Second single Kids In The Dark has the kind of chorus that will probably ring out from a bus stop near you in due course, as a group of teens sing with gusto into their iPhones. That’s the thing about Future Hearts; it’s cheesy, yes, but it’s unashamedly feel-good. Runaways hammers this point home with its soaring, melodic chorus of optimistic defiance, before the record moves on to ATL’s very own Time Of Your Life-cum-Hey There Delilah-cum-Young Volcanoes moment with Missing You. If you’re thinking it sounds a bit hammy, you’d be right.

Some of pop punk’s other big kahunas make an appearance later on in the album.
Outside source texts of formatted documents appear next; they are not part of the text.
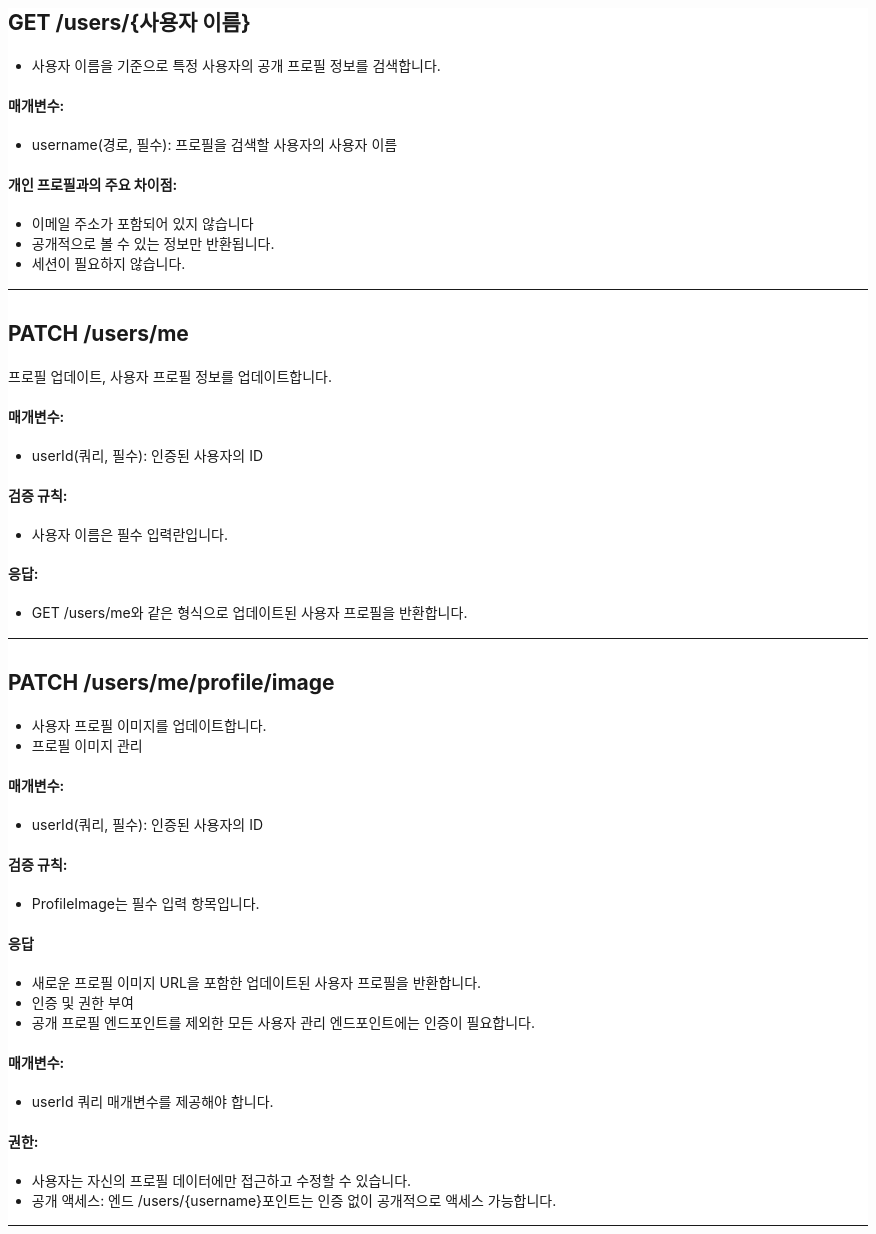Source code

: 
## GET /users/{사용자 이름}
* 사용자 이름을 기준으로 특정 사용자의 공개 프로필 정보를 검색합니다.

#### 매개변수:
* username(경로, 필수): 프로필을 검색할 사용자의 사용자 이름

#### 개인 프로필과의 주요 차이점:
* 이메일 주소가 포함되어 있지 않습니다
* 공개적으로 볼 수 있는 정보만 반환됩니다.
* 세션이 필요하지 않습니다.

---

## PATCH /users/me
프로필 업데이트, 사용자 프로필 정보를 업데이트합니다.

#### 매개변수:
* userId(쿼리, 필수): 인증된 사용자의 ID

#### 검증 규칙:
* 사용자 이름은 필수 입력란입니다.

#### 응답:
* GET /users/me와 같은 형식으로 업데이트된 사용자 프로필을 반환합니다.

---

## PATCH /users/me/profile/image
* 사용자 프로필 이미지를 업데이트합니다.
* 프로필 이미지 관리

#### 매개변수:
* userId(쿼리, 필수): 인증된 사용자의 ID

#### 검증 규칙:
* ProfileImage는 필수 입력 항목입니다.

#### 응답
* 새로운 프로필 이미지 URL을 포함한 업데이트된 사용자 프로필을 반환합니다.
* 인증 및 권한 부여
* 공개 프로필 엔드포인트를 제외한 모든 사용자 관리 엔드포인트에는 인증이 필요합니다.

#### 매개변수:
* userId 쿼리 매개변수를 제공해야 합니다.

#### 권한:
* 사용자는 자신의 프로필 데이터에만 접근하고 수정할 수 있습니다.
* 공개 액세스: 엔드 /users/{username}포인트는 인증 없이 공개적으로 액세스 가능합니다.

---
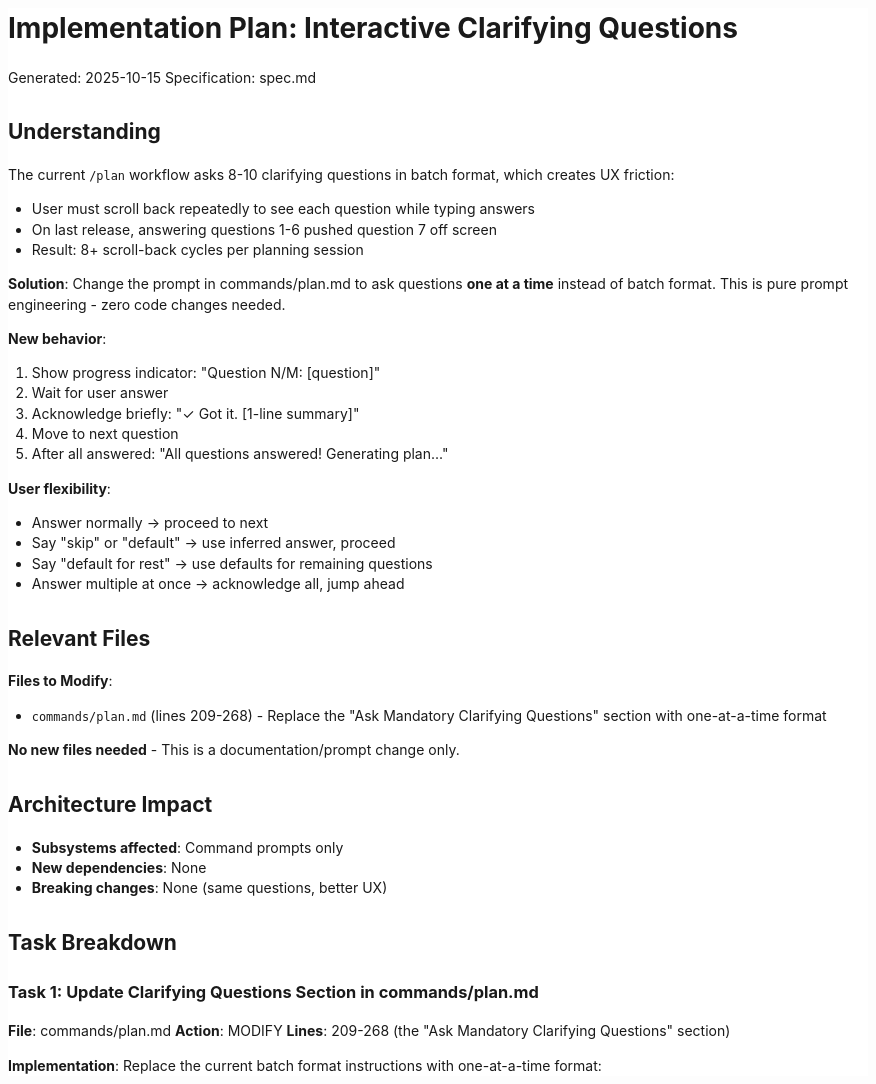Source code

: # Implementation Plan: Interactive Clarifying Questions
Generated: 2025-10-15
Specification: spec.md

## Understanding

The current `/plan` workflow asks 8-10 clarifying questions in batch format, which creates UX friction:
- User must scroll back repeatedly to see each question while typing answers
- On last release, answering questions 1-6 pushed question 7 off screen
- Result: 8+ scroll-back cycles per planning session

**Solution**: Change the prompt in commands/plan.md to ask questions **one at a time** instead of batch format. This is pure prompt engineering - zero code changes needed.

**New behavior**:
1. Show progress indicator: "Question N/M: [question]"
2. Wait for user answer
3. Acknowledge briefly: "✓ Got it. [1-line summary]"
4. Move to next question
5. After all answered: "All questions answered! Generating plan..."

**User flexibility**:
- Answer normally → proceed to next
- Say "skip" or "default" → use inferred answer, proceed
- Say "default for rest" → use defaults for remaining questions
- Answer multiple at once → acknowledge all, jump ahead

## Relevant Files

**Files to Modify**:
- `commands/plan.md` (lines 209-268) - Replace the "Ask Mandatory Clarifying Questions" section with one-at-a-time format

**No new files needed** - This is a documentation/prompt change only.

## Architecture Impact
- **Subsystems affected**: Command prompts only
- **New dependencies**: None
- **Breaking changes**: None (same questions, better UX)

## Task Breakdown

### Task 1: Update Clarifying Questions Section in commands/plan.md
**File**: commands/plan.md
**Action**: MODIFY
**Lines**: 209-268 (the "Ask Mandatory Clarifying Questions" section)

**Implementation**:
Replace the current batch format instructions with one-at-a-time format:
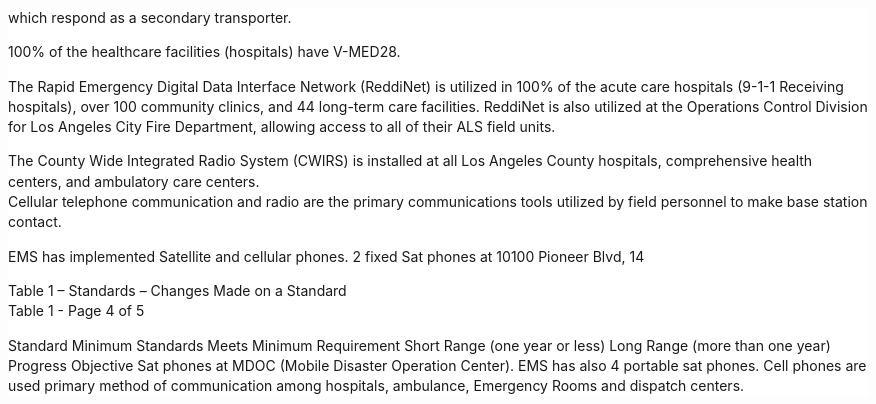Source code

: which respond as a secondary 
transporter.   
 
100% of the healthcare facilities 
(hospitals) have V-MED28. 
 
The Rapid Emergency Digital Data 
Interface Network (ReddiNet) is 
utilized in 100% of the acute care 
hospitals (9-1-1 Receiving 
hospitals), over 100 community 
clinics,  and 44 long-term care 
facilities. ReddiNet is also utilized 
at    the Operations Control Division 
for Los Angeles City Fire 
Department, allowing access to all 
of their ALS field units. 
 
The County Wide Integrated Radio 
System (CWIRS) is installed at all 
Los Angeles County hospitals, 
comprehensive health centers, and 
ambulatory care centers.  
Cellular telephone communication 
and radio are the primary 
communications tools utilized by 
field personnel to make base 
station contact. 
 
EMS has implemented Satellite 
and cellular phones.  2 fixed Sat 
phones at 10100 Pioneer Blvd, 14 

 
 
Table 1 – Standards – Changes Made on a Standard  
Table 1 - Page 4 of 5 
 
Standard Minimum Standards 
Meets 
Minimum 
Requirement 
Short 
Range 
(one year 
or less) 
Long 
Range 
(more than 
one year) 
Progress Objective 
Sat phones at MDOC (Mobile 
Disaster Operation Center). EMS 
has also 4 portable sat phones. 
Cell phones are used primary 
method of communication among 
hospitals, ambulance, Emergency 
Rooms and dispatch centers.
First up is Mark Hoppus’s feature spot on Tidal Waves, which is a surprisingly grown-up ballad. You can even forgive it for being a bit Owl City round the edges, because the contrast in mood to the record so far is tangible; it’s single material through and through. Joel Madden, who recently had a stab at retro stoner-pop as one half of duo The Madden Brothers, is next up the plate on Bail Me Out, bringing along some jolly handclaps and a chorus that sounds like he’s been listening to a lot of Phish. Alongside Tidal Waves, it’s one of the record’s best tracks.

The token slice of aggression comes in the form of Dancing With A Wolf, a sharp lament with strong flavours of Panic! At The Disco. As the record wraps up with Old Scars / Future Hearts, one thing becomes obvious: as much as Future Hearts has its cheesy moments, it’s never dull, and it wears its heart on its sleeve throughout. Pop punk might not have changed in 12 years, but it definitely isn’t dead.